The bill would change the way police do their jobs by requiring them
to disclose their field notes for later scrutiny. At the court level,
it would set up pretrial hearings at which judges determine the credibility
of jailhouse informants before they testify in front of a jury.
It also would set up a presumption that people with an IQ lower than
75 are mentally retarded and therefore ineligible for the death penalty.
And it would give the justices of the Illinois Supreme Court the power
to overturn a death sentence merely because they think it isn't merited
in a particular case. Now, the court can throw out a death sentence
only because of specific procedural errors, not simply because justices
decide that it would be a fundamental failure of justice to let it proceed.
Advocates for death penalty reform had hoped that Blagojevich, a self-proclaimed
champion of reform, would sign the measure and put it on the statute
books right away.
But Blagojevich was noncommittal. A former prosecutor now closely aligned
with police unions, Blagojevich has been careful not to offend the law
enforcement community.
Law enforcement officials worry because the administrative panel made
up of police experts would apply lower standards of proof than would
a judge following the stricter standards of the criminal court system.
"We're not here to protect bad cops," said Greg Sullivan,
executive director of the Illinois Sheriffs' Association. "If they're
going to lie, they need to be prosecuted, plain and simple. But they
don't need to go to an administrative hearing that takes away their
right to work the rest of their lives. Either convict them or let it
go."
Police complained that the administrative hearings would become forums
for frivolous complaints.
"You're going to have every defendant in a homicide case making
a charge that the police lied on the stand," Sullivan said. "They
have nothing to lose. To set a lower standard of proof for a police
officer than you would for anyone else who testifies in the trial is
bad public policy."
Blagojevich took those concerns to heart, weighing until the last minute
whether to sign them into law. In fact, Cullerton said he got a call
from an aide to Blagojevich on Friday saying that the governor would
sign the bill outright without any changes.
Later in the day, though, Blagojevich's staff said it wasn't a done
deal.
When Jones got that word, he said, he put in a phone call.
"I had a long talk with the governor this morning and explained
to him that this is at the heart of the reform legislation," Jones
said Tuesday. "I urged him not to veto it, but he is bowing down
to the Fraternal Order of Police. His action sent a signal he's trying
to prevent police officers who perjure themselves in homicide cases
from losing their jobs."
Cullerton also talked to the governor's staff.
"This provision stands for the proposition that, if a police officer
is proven by a vote of a jury of his peers to have committed perjury
by clear and convincing evidence, that he ought to have his badge pulled,"
Cullerton said. "How can you be against that?"

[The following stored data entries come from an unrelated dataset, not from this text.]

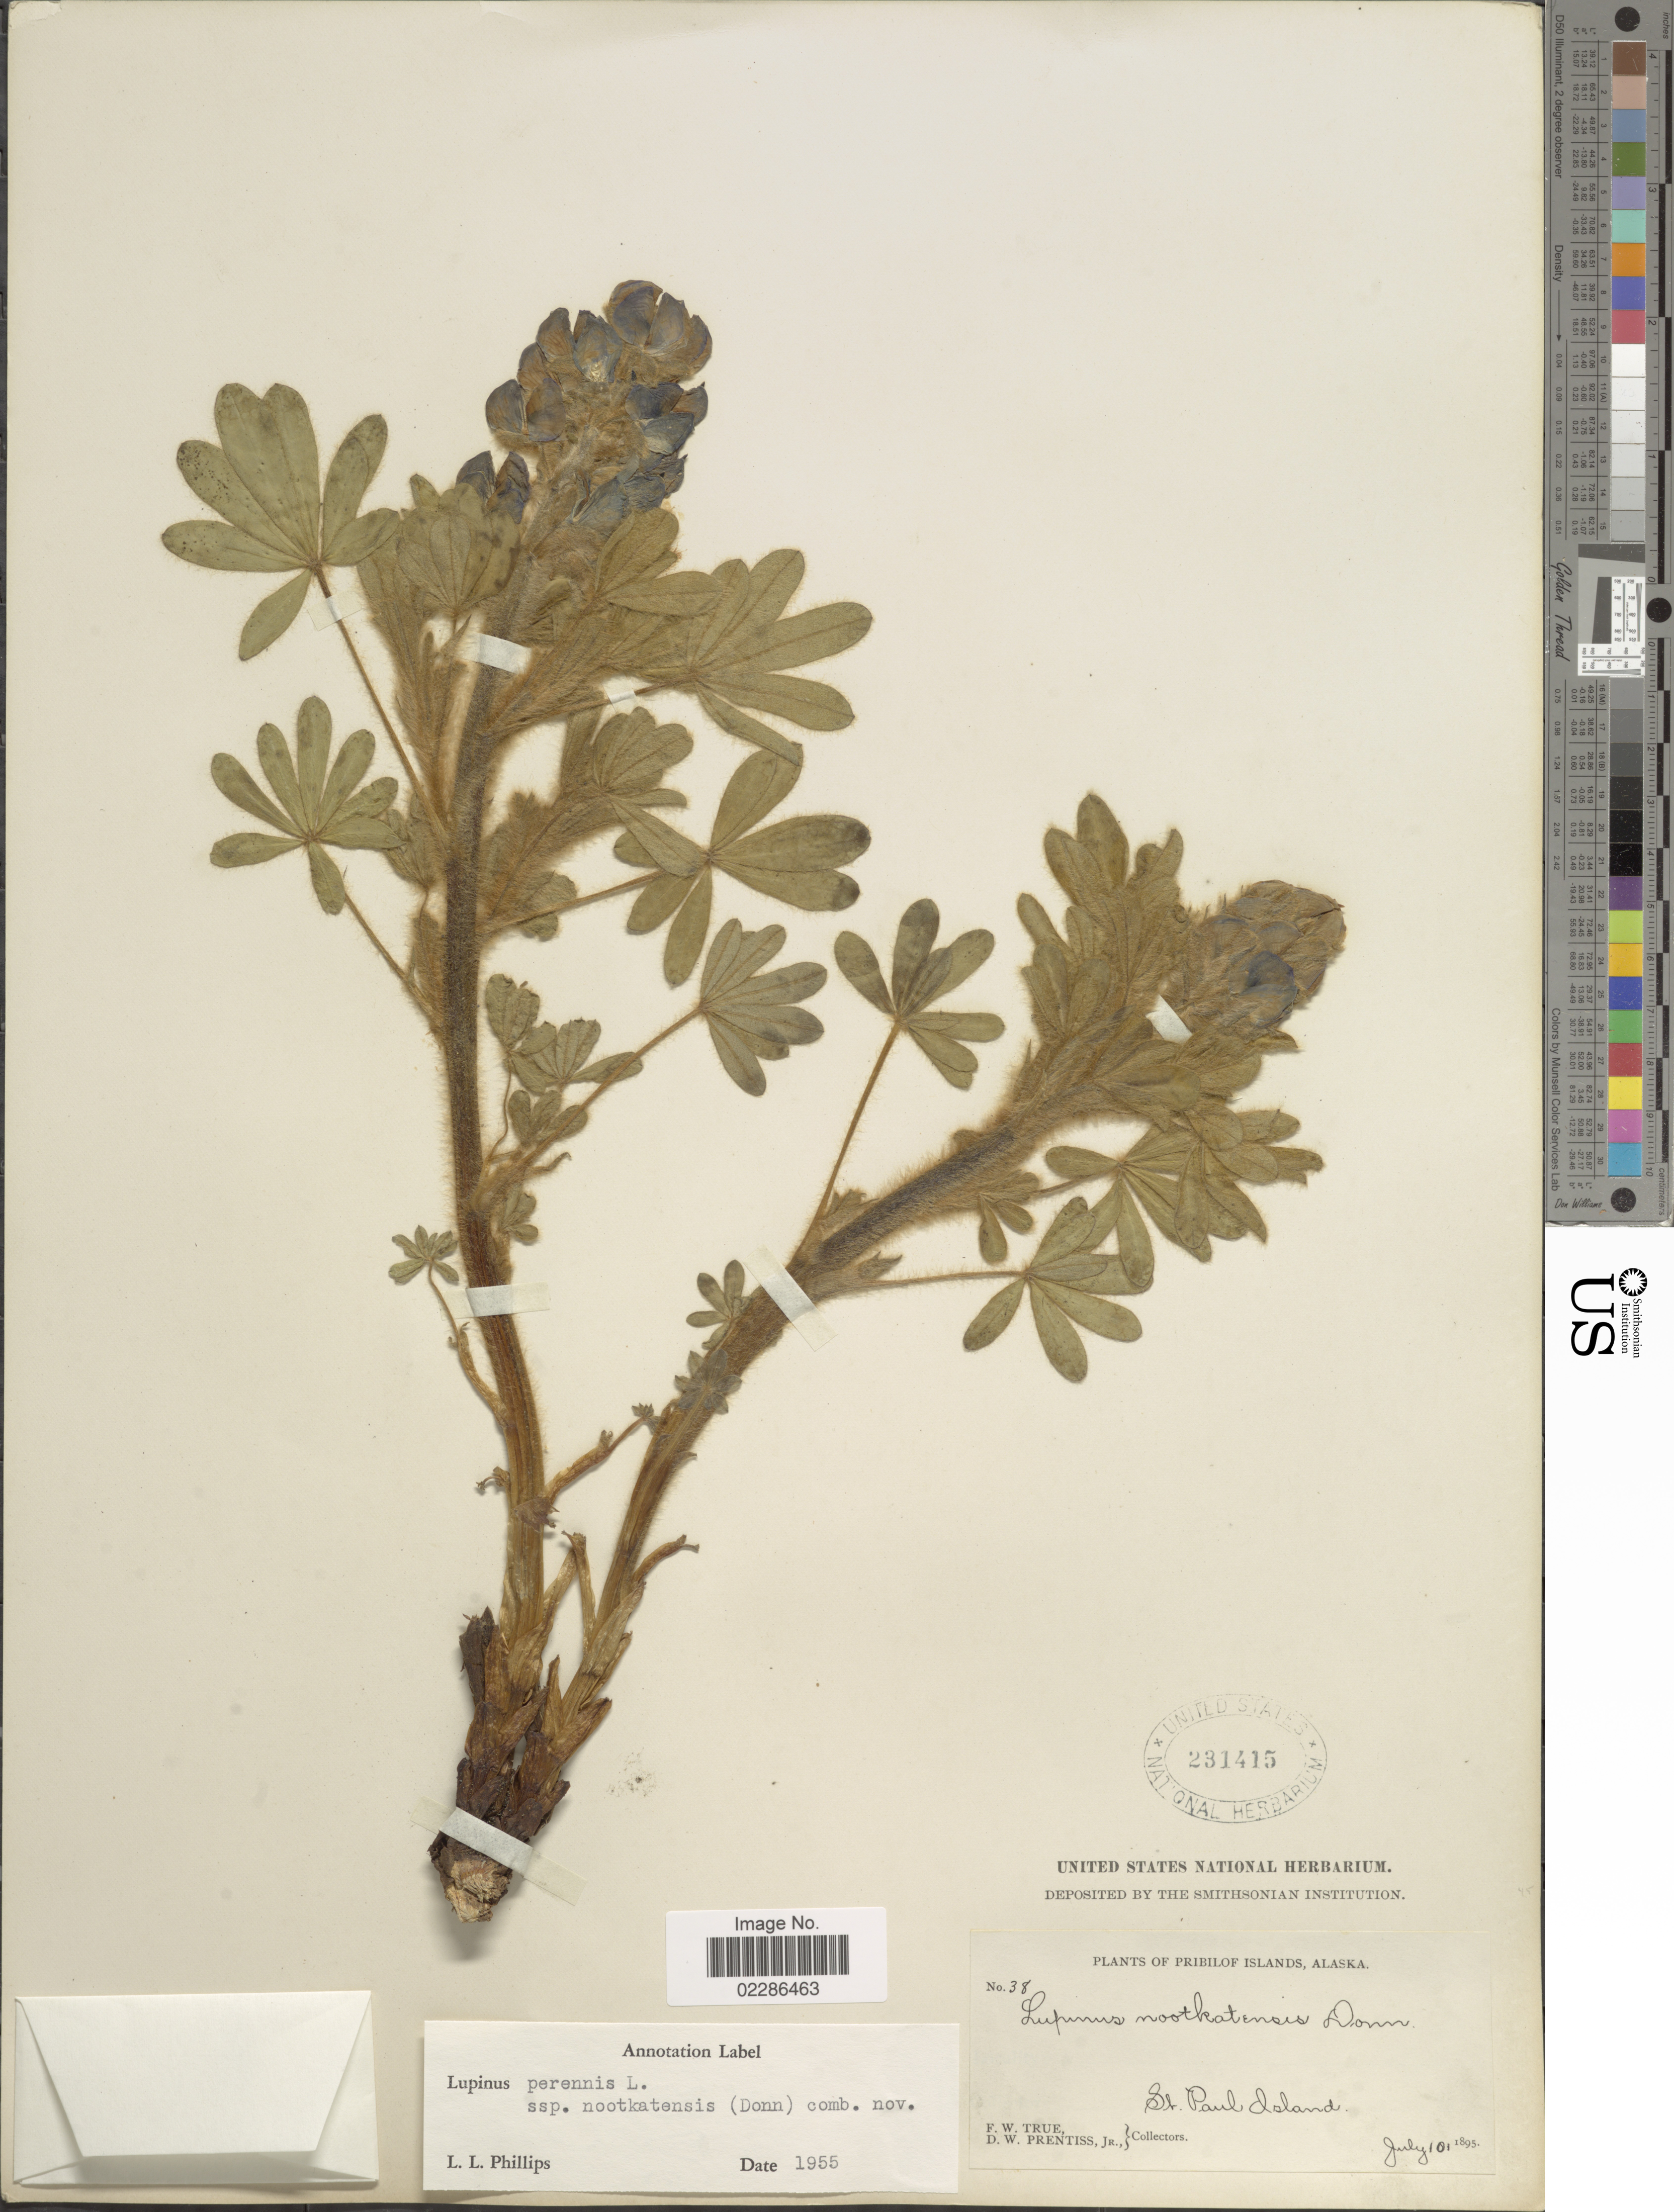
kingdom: Plantae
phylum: Tracheophyta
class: Magnoliopsida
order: Fabales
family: Fabaceae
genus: Lupinus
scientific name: Lupinus nootkatensis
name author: Donn ex Sims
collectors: F. True & D. Prentiss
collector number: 38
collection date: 1895-07-10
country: United States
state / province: Alaska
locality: Pribilof Island, St Paul Island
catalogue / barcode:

Many of the state's most ardent reform advocates don't really care about
the provision.
"Five years from now, when this is law, no one is going to remember
that this perjury provision isn't in there," said Lawrence Marshall,
legal director of the Northwestern Center on Wrongful Convictions and
a professor of law at the Northwestern University law school. "Everybody's
going to remember the dramatic parts that are in there. The changes
this will make in so many areas are significant to Illinois and a harbinger
of what kinds of reforms are on the horizon across the country."